It regularly takes a scathing stance on what the local council’s doing (or not doing).

Some of its sister papers have this year campaigned and supported struggling traders with ‘Save our shops’ initiatives.

Over the years at my various papers, I’ve set up and run campaigns to highlight poor cleansing/litter control in parts of the city; highlighted the poor condition and dangers facing some of the city’s parks; run community awards and really dug beneath the surface of one run-down community which was always getting a bad press in the mainstream media and highlighted the good work that went on there.

So holding councils and bodies to account and showing communities in their true light is still alive and well in the papers I’ve been involved in, thank you very much. It can be done, but you need the vision and motivation to do it.

But I do take Monbiot’s point that the industry as a whole is failing its readers and democracy in general. If it wasn’t, then the Beatblogger initiatives to be run by the Guardian’s Sarah Hartley probably wouldn’t be necessary.

Some good work still goes on in the regional press, but not nearly enough.

Community media needs funding

Posted in Uncategorized by johnbaron on November 4, 2009

IT’S South Leeds Health For All’s AGM on Friday and the chance for me to catch up with some old friends.

SLHFA is the umbrella organisation which my project falls under.

I’ve known head honcho Pat McGeever for some 15 years now and seen her organisation grow from a one-woman band almost literally based in a broom cupboard in Hunslet’s Voluntary Action Leeds to the impressive organisation it is today.

She’s a wonderful woman. And hopelessly busy!

Pat employs almost 150 people in 80-odd community projects across the deprived south of the city.  She has everything from Asian women’s groups to community forums and youth groups on her books.

■ **Required task a**: Reproduce word for word the part of the blog post starting with "SLHFA is the" and going on through "And hopelessly busy!".

■ **Rows taken from a dataset**:

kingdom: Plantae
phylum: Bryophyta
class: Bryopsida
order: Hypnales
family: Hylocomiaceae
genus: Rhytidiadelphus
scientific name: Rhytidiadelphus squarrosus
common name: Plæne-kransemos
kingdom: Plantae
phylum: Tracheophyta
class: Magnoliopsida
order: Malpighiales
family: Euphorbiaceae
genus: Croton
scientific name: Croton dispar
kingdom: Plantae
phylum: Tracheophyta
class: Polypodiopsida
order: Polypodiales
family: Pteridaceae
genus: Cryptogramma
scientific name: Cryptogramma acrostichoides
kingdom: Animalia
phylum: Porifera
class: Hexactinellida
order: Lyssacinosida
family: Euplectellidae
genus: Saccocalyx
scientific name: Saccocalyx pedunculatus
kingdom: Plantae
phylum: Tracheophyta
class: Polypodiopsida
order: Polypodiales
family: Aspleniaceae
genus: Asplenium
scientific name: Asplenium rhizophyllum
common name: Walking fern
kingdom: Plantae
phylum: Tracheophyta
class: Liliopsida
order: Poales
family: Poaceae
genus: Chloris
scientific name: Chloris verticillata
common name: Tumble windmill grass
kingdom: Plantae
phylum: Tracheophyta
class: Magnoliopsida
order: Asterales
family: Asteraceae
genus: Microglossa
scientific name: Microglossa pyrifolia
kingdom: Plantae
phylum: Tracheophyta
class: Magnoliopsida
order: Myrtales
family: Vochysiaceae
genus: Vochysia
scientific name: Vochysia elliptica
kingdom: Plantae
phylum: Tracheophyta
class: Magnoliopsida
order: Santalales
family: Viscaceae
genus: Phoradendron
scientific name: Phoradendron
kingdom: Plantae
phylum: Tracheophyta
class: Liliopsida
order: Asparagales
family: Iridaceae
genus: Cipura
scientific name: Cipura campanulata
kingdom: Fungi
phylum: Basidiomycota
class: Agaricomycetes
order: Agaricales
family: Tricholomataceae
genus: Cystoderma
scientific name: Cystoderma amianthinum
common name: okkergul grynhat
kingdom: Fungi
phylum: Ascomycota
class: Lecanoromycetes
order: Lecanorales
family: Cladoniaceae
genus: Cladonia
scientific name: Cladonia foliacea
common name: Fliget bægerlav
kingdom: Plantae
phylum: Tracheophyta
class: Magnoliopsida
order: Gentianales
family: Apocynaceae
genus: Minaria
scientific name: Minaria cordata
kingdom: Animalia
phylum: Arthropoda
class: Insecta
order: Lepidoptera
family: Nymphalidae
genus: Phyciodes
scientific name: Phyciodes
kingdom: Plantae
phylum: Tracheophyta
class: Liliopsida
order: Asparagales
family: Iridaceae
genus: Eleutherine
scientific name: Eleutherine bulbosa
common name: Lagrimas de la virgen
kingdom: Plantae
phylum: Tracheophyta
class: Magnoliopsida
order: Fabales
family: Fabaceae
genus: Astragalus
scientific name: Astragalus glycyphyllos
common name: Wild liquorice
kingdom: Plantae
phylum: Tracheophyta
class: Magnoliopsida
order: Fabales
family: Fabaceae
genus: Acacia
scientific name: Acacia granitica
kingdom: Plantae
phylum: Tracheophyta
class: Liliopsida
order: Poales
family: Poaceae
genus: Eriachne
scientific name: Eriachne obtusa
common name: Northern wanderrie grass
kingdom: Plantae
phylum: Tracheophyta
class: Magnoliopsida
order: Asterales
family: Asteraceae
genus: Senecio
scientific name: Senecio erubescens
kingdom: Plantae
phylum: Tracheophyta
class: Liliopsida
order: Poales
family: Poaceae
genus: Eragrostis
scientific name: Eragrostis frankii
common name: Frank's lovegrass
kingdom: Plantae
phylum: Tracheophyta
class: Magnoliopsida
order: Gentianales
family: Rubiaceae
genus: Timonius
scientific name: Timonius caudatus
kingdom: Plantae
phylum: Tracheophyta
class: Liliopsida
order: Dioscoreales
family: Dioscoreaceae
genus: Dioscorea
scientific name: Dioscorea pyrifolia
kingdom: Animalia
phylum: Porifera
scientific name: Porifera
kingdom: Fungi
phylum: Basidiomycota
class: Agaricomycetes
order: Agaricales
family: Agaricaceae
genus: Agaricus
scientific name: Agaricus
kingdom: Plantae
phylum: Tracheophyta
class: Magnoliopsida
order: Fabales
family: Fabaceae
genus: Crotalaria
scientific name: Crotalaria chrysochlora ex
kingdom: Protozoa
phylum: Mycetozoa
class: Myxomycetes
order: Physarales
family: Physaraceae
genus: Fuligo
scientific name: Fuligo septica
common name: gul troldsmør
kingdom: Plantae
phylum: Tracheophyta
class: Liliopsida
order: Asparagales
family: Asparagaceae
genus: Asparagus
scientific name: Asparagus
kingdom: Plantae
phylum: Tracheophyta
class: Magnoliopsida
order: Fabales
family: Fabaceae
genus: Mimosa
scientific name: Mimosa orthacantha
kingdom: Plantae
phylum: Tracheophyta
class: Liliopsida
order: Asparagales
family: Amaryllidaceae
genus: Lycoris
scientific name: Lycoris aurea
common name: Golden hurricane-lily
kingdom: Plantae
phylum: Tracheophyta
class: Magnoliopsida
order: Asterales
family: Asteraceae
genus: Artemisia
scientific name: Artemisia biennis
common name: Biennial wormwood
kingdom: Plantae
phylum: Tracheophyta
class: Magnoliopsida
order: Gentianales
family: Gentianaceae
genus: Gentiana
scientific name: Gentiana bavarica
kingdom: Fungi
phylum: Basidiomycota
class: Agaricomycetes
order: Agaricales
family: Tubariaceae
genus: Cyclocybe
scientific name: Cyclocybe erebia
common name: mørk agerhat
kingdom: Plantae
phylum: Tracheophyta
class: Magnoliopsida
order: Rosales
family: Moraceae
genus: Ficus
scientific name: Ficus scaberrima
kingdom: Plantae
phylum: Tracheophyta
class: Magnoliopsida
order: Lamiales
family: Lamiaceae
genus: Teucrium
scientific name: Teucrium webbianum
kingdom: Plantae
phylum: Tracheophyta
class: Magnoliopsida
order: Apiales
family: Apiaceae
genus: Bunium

■ **Required task b**: Format the entries from the first line through the line that contains "class: Hexactinellida" as a Markdown table with the columns No. and Line, leaving out blank lines.

■ **Exercise result a**:
SLHFA is the umbrella organisation which my project falls under.

I’ve known head honcho Pat McGeever for some 15 years now and seen her organisation grow from a one-woman band almost literally based in a broom cupboard in Hunslet’s Voluntary Action Leeds to the impressive organisation it is today.

She’s a wonderful woman. And hopelessly busy!

■ **Exercise result b**:
| No. | Line |
|---|---|
| 1 | kingdom: Plantae |
| 2 | phylum: Bryophyta |
| 3 | class: Bryopsida |
| 4 | order: Hypnales |
| 5 | family: Hylocomiaceae |
| 6 | genus: Rhytidiadelphus |
| 7 | scientific name: Rhytidiadelphus squarrosus |
| 8 | common name: Plæne-kransemos |
| 9 | kingdom: Plantae |
| 10 | phylum: Tracheophyta |
| 11 | class: Magnoliopsida |
| 12 | order: Malpighiales |
| 13 | family: Euphorbiaceae |
| 14 | genus: Croton |
| 15 | scientific name: Croton dispar |
| 16 | kingdom: Plantae |
| 17 | phylum: Tracheophyta |
| 18 | class: Polypodiopsida |
| 19 | order: Polypodiales |
| 20 | family: Pteridaceae |
| 21 | genus: Cryptogramma |
| 22 | scientific name: Cryptogramma acrostichoides |
| 23 | kingdom: Animalia |
| 24 | phylum: Porifera |
| 25 | class: Hexactinellida |